Aber der Herr ist immer noch größer!

Gerade diese Entwicklung hat sehr viele Menschen ins Nachdenken gebracht und den Zulauf zu den christlichen Gemeinden weiter befeuert. Dennoch: Christsein ist immer noch kostspielig in Ägypten. Die Menschen zahlen einen Preis dafür. So wie vor 80 Jahren auch in Deutschland ein Preis zu zahlen war. In Ostdeutschland noch vor 30 Jahren. Heute können wir einen Teil der Kosten für unsere Geschwister übernehmen. Durch beharrliches Gebet! Bist du bereit für dieses Investment?

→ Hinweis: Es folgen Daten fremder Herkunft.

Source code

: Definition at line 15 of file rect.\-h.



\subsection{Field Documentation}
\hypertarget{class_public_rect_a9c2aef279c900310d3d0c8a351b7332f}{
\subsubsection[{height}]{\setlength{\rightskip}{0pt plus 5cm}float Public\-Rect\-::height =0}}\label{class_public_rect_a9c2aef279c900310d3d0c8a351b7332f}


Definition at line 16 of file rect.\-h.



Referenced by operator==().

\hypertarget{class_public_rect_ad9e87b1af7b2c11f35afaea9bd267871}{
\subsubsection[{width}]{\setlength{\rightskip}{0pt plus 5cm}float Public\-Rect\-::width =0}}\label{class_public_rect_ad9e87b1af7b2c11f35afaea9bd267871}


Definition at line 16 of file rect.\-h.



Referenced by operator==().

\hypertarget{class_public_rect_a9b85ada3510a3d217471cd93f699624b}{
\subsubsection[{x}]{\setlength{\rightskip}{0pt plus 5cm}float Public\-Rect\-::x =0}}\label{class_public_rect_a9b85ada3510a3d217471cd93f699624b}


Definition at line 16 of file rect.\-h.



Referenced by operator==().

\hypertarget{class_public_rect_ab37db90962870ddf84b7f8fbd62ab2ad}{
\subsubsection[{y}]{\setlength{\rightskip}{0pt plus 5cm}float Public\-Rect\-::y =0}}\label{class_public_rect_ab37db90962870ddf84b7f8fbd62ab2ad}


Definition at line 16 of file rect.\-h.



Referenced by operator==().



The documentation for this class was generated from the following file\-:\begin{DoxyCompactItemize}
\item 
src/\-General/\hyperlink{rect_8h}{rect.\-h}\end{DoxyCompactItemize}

Haben wir erwartet von Wundern zu hören? Klar von dem Wunder wie Gottes Wort selbst noch das verschlossene Nordkorea erreicht. Wir hörten aber viel mehr Wunderberichte. Von Heilungen über Visionen und Dämonenaustreibungen bis zu Auferweckungen. Alles Folgen des Gebets. Vor Jahren las ich ein Zitat "Die Gemeinde auf den Knien würde den Himmel auf die Erde bringen". Ich denke, da ist was dran. Aber: "Der wahre Kampf ist das Gebet!" (Zitat vom Jugendtag). Nichts passiert einfach so, nebenher, ohne Anstrengung.